*** Supplied records Section Begins ***
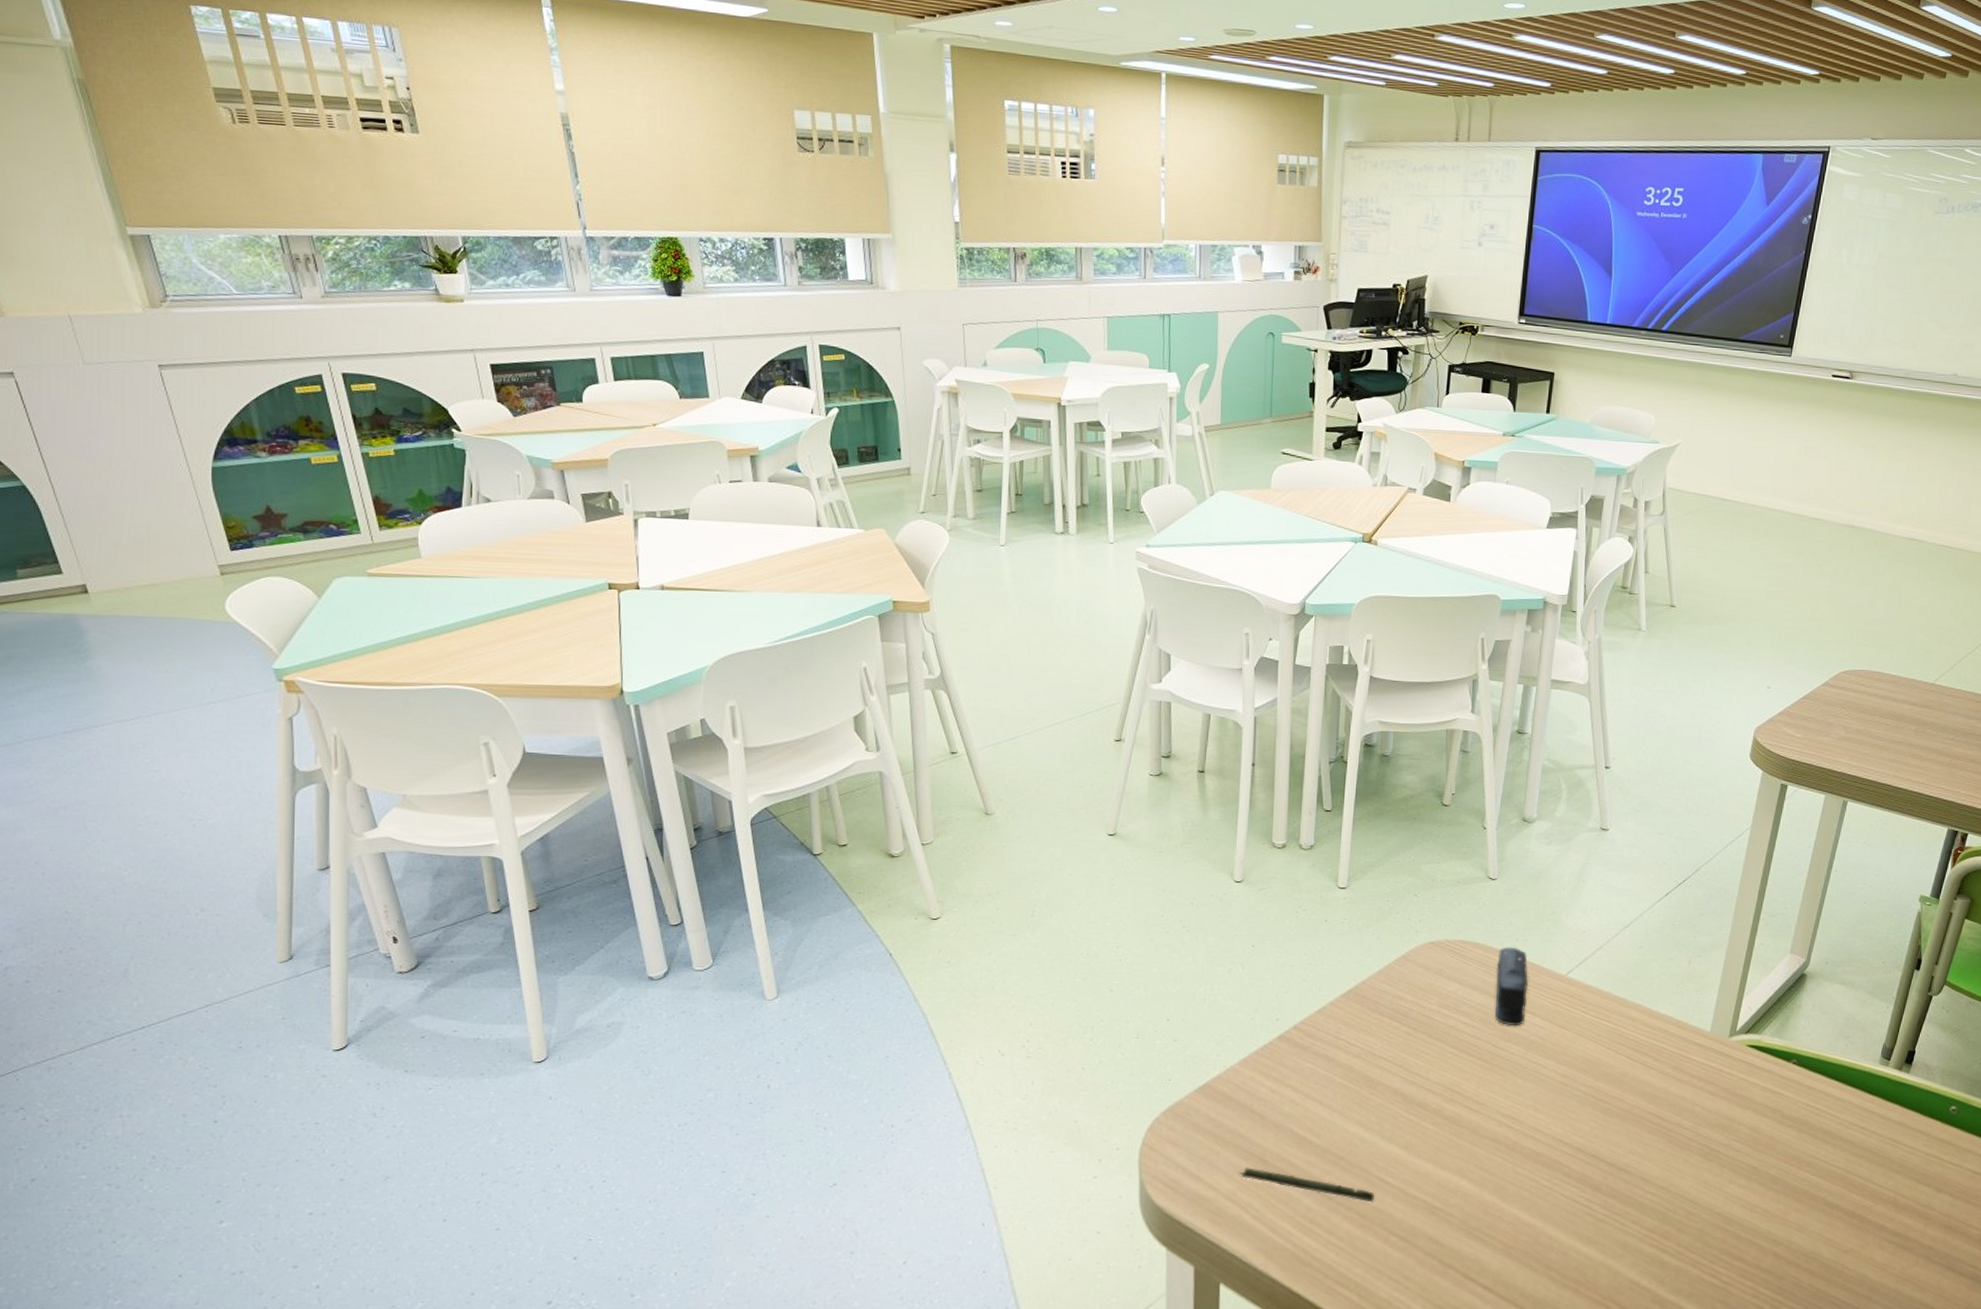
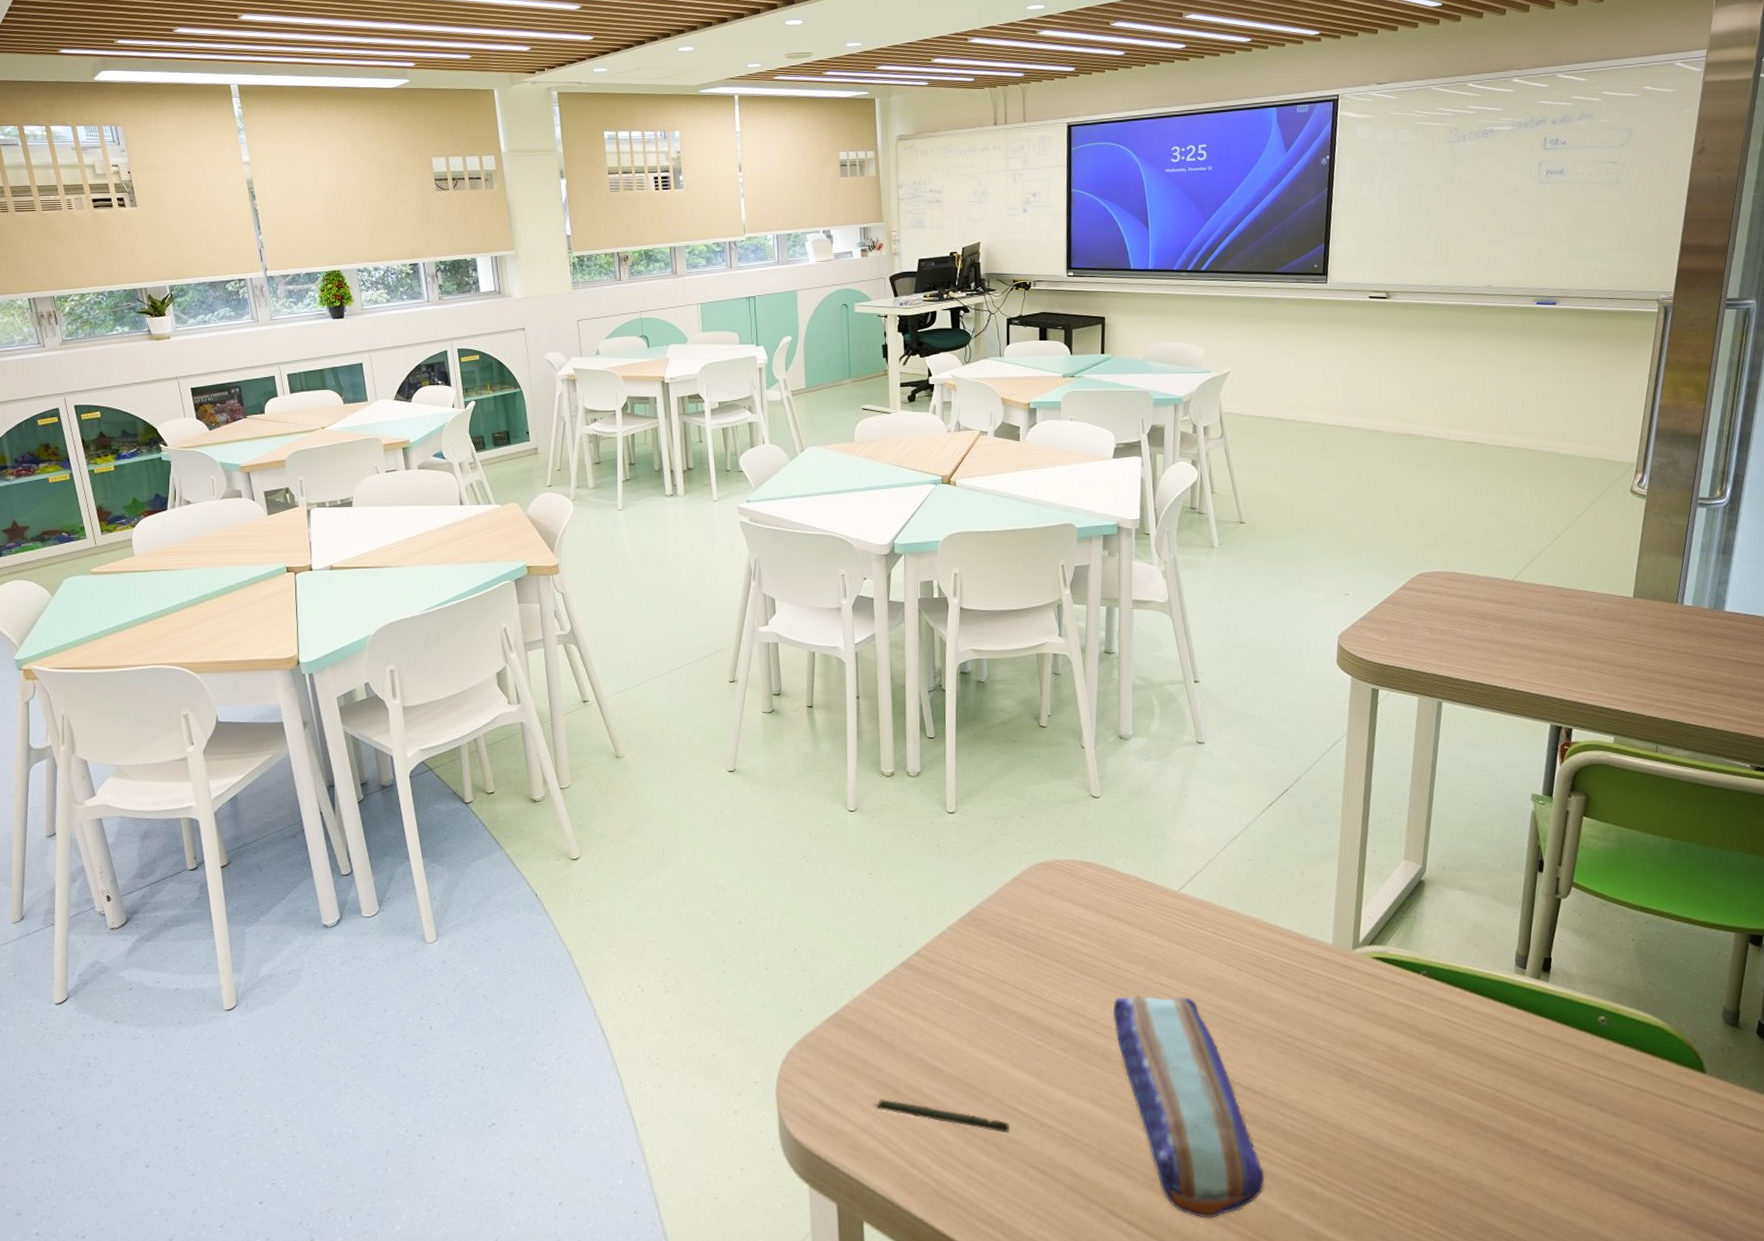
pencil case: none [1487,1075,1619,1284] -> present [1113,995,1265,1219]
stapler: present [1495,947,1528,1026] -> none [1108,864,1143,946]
*** Supplied records Section Ends ***
*** Supplied records Section Begins ***
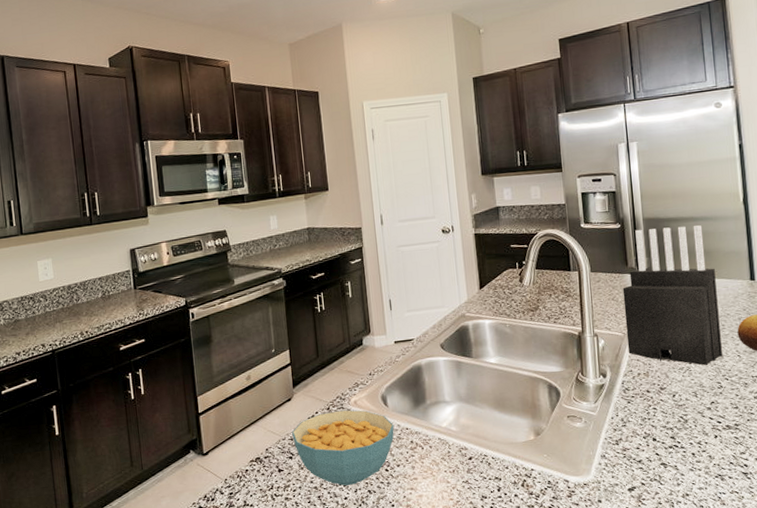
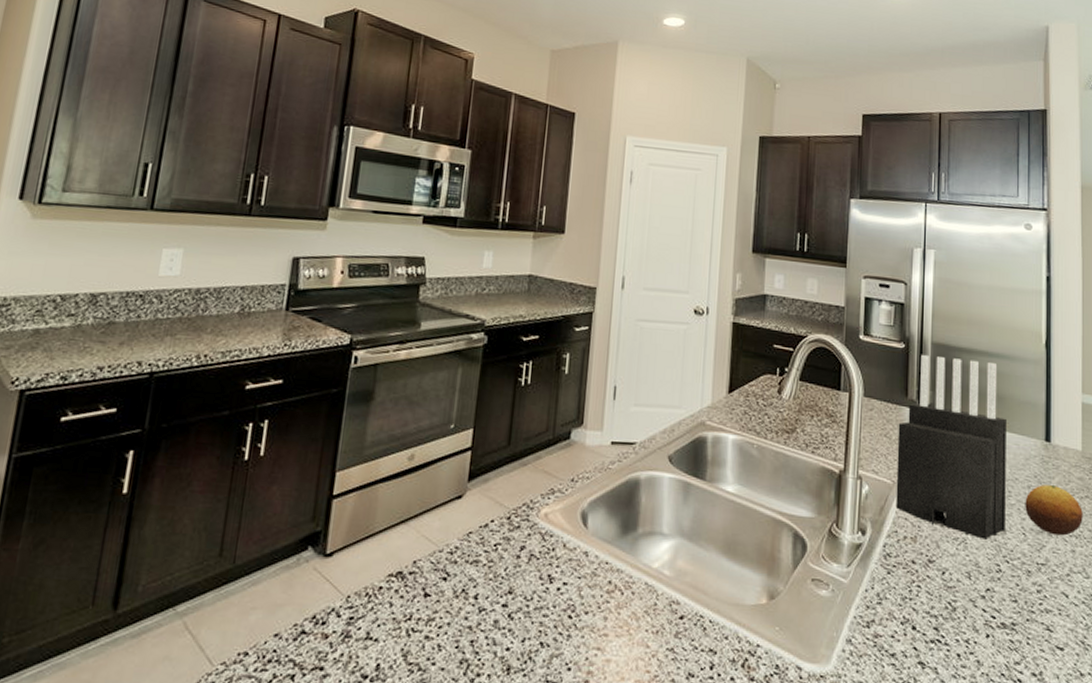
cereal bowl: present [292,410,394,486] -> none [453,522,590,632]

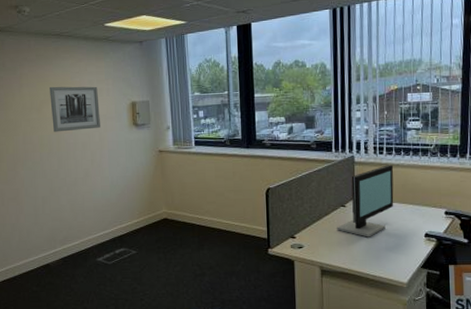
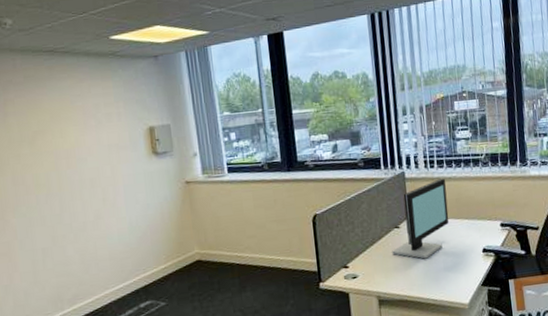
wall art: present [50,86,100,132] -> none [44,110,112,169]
*** Supplied records Section Ends ***
*** Supplied records Section Begins ***
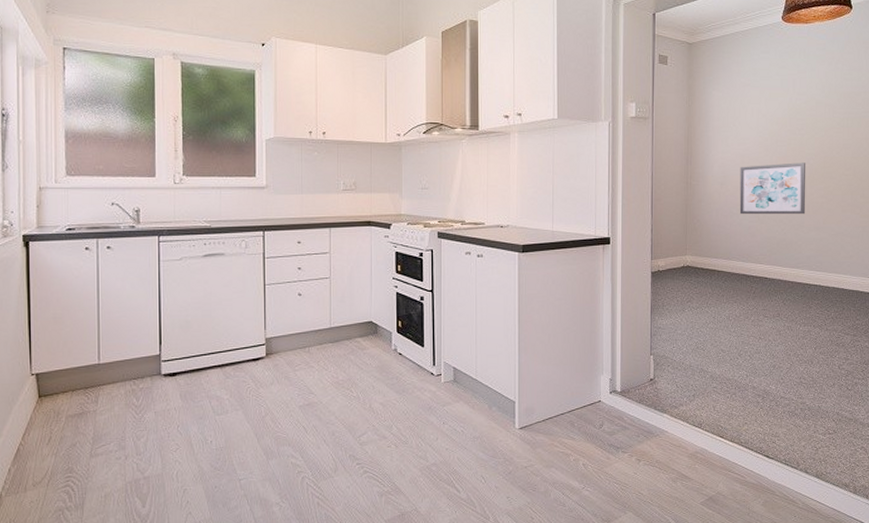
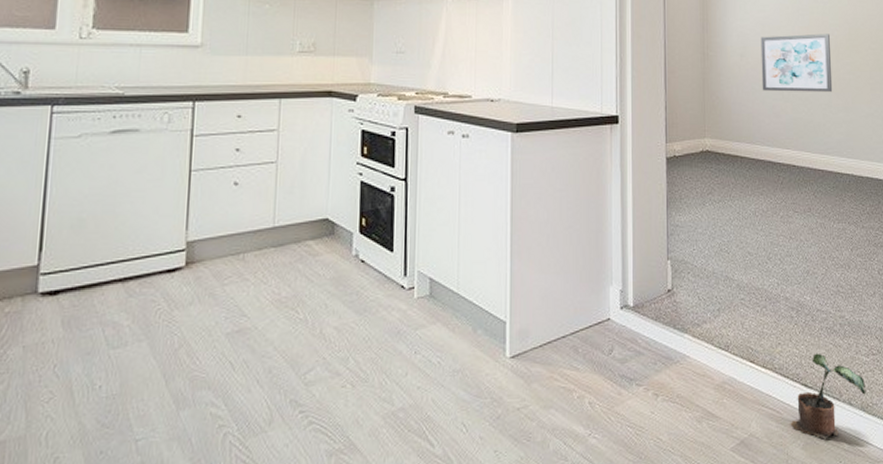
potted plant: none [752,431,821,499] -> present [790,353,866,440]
*** Supplied records Section Ends ***
*What is needed*
For the lines above, output exactly those from the line containing "pencil case: none" through the line containing "stapler: present [1495,947,1528,1026]", and skip the others.

*Finished exercise*
pencil case: none [1487,1075,1619,1284] -> present [1113,995,1265,1219]
stapler: present [1495,947,1528,1026] -> none [1108,864,1143,946]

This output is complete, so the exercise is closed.